Onde estão os que apregoam
por aí o desejável (ou meramente hipotético?) “reino do céu”,
mas que se omitem diante das necessidades mínimas, porém inadiáveis
e prementes, de tantos dos seus semelhantes? Onde o senso, já não
digo de justiça (pois deste o homem não pode se vangloriar de ter,
pois não tem), mas de caridade e de fraternidade, pregado há mais
de dois mil anos por Jesus Cristo (traído e morto por aqueles a que
pretendia despertar a voz da razão)? O homem é, pois, ou não é o
mais feroz, o mais cruel e o mais insensível dos animais?
Qual seria o maior dos
miseráveis, o desprovido de absolutamente tudo, principalmente da
motivação para sobreviver? Conheci, anos atrás, em Barão Geraldo,
uma pessoa que se estivesse viva seria séria candidata a esse
deprimente título. Nunca a vi sóbria uma vez que fosse.
Perambulava, trôpega e anestesiada, pelos bares do distrito a
implorar por uma dose de cachaça e algum salgadinho para matar a
fome. Nunca deixava de conseguir. Sempre aparecia alguém que, para
se livrar do seu assédio, lhe pagava a tal bebida, se julgando,
certamente, por isso, o suprassumo da generosidade.
Vários moradores davam-lhe
restos de comida, como se alimentassem algum cão vadio, e assim
nosso personagem ia sobrevivendo. Dormia onde suas pernas o levassem.
Às vezes, em casas em construção, outras, na soleira dos
estabelecimentos comerciais, de onde era, invariavelmente, enxotado,
como animal pestilento, pelo dono, quando, de manhã, abria as portas
para o público. Cheirava mal à distância. Pudera! Há tempos que
não sabia o que era um banho.
Não sei que fim esse
indigente levou. O fato é que, lá um belo dia, ninguém mais o viu.
Certamente, morreu à míngua e foi sepultado, anonimamente, em
alguma cova rasa sem identificação ou teve o corpo doado à
Faculdade de Medicina, quem sabe. Soube, depois, que esse farrapo
humano havia sido famoso jogador de futebol (reservo-me o direito de
não o identificar, para preservar, pelo menos, sua memória).

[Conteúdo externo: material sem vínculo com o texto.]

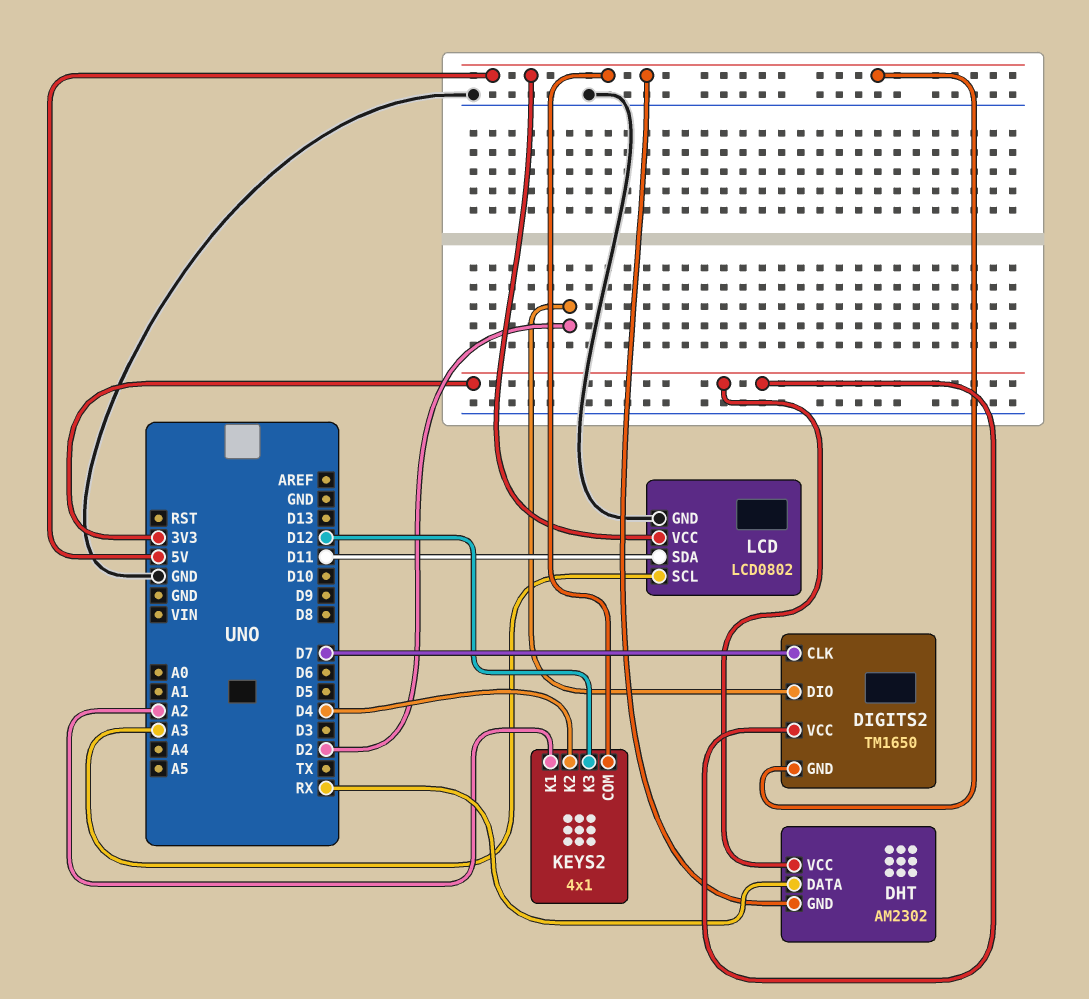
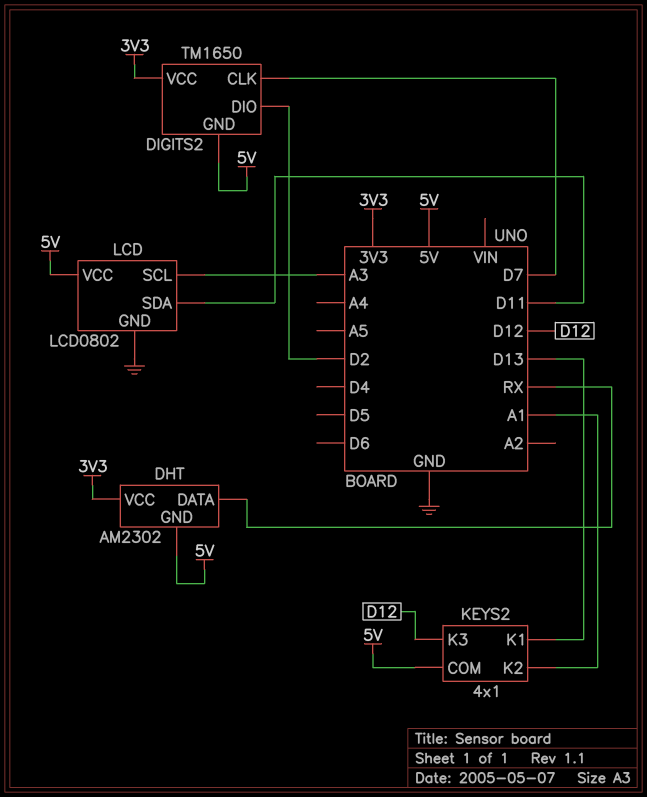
KEYS2 pin K1: A2 -> D13
KEYS2 pin K2: D4 -> A1

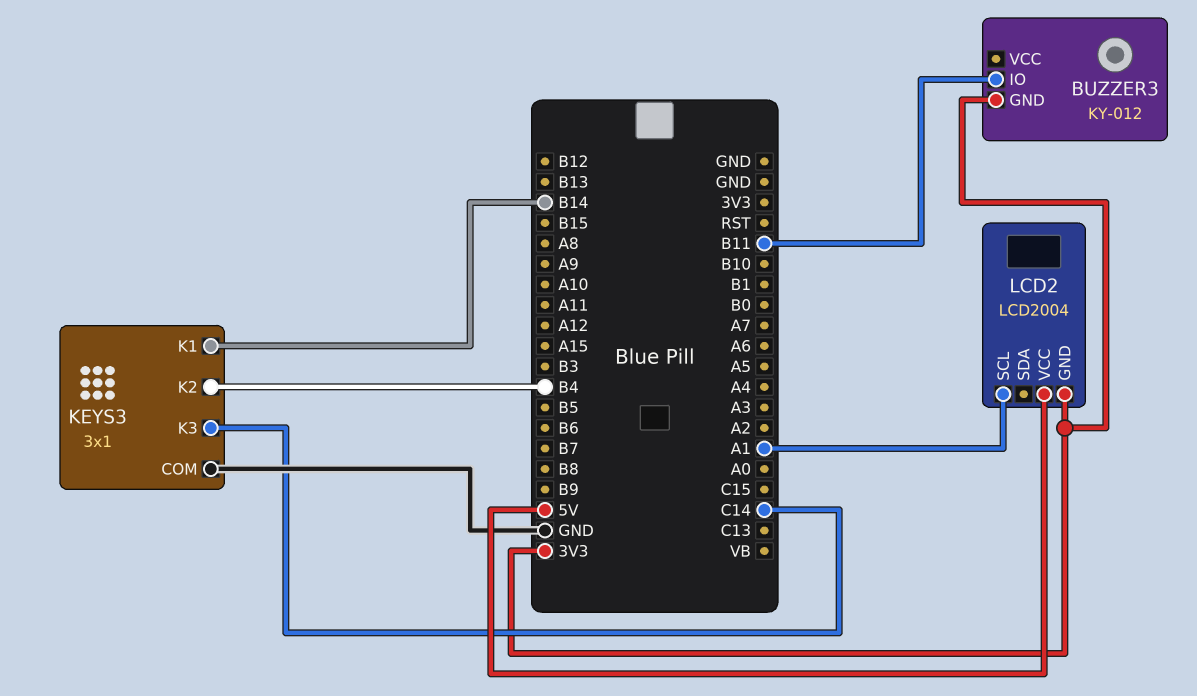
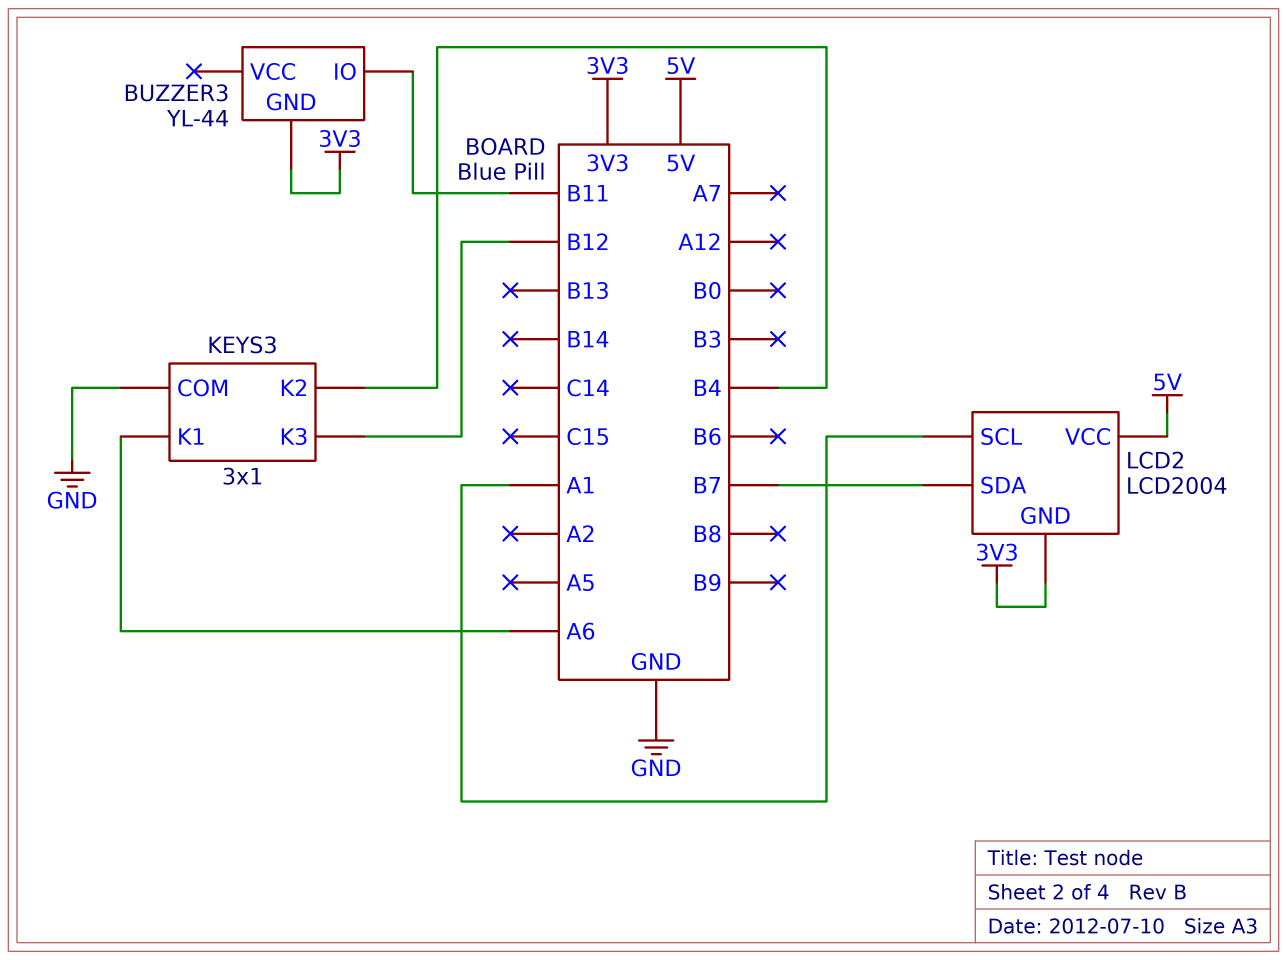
BUZZER3: KY-012 -> YL-44
KEYS3 pin K1: B14 -> A6
KEYS3 pin K3: C14 -> B12
LCD2 pin SDA: none -> B7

Ninguém jamais soube explicar as razões de uma queda tão grande e
abrupta, para que chegasse a esse ponto.
Onde estavam os seus parentes?
Onde os dirigentes dos clubes em que jogou? Onde os que se
confessavam seus “amigos” e os tantos que se diziam seus
admiradores? Por que deixaram esse ser humano, “à imagem e
semelhança de Deus”, chegar a tal ponto de degradação? Onde as
autoridades que não o recolheram a uma instituição do Estado, para
lhe assegurar um mínimo de dignidade? Onde os líderes religiosos?
Escrevo estas linhas rilhando
os dentes, decepcionado e amargurado com a minha, com a nossa
condição humana. E a trajetória desse indigente, infelizmente, não
é nenhuma exceção, mas a regra. O homem é, pois, ou não é o
mais feroz, o mais cruel e o mais insensível dos animais?
Volto à pergunta: qual seria
o maior dos miseráveis? É o poeta Rabindranath Tagore que responde:
“O homem que precisa mendigar amor é o mais mísero de todos os
mendigos”. Ocorre que todos nós praticamos este ato de
mendicância. “Compramos” afeto e raramente o conquistamos.
Reflita sobre essa afirmação e responda: Tagore tem, ou não,
razão? Não seríamos todos nós, incapazes de nos doar,
minimamente, ao próximo, sem que essa autodoação envolva algum
interesse, os mais míseros dos mendigos? Desconfio que sim!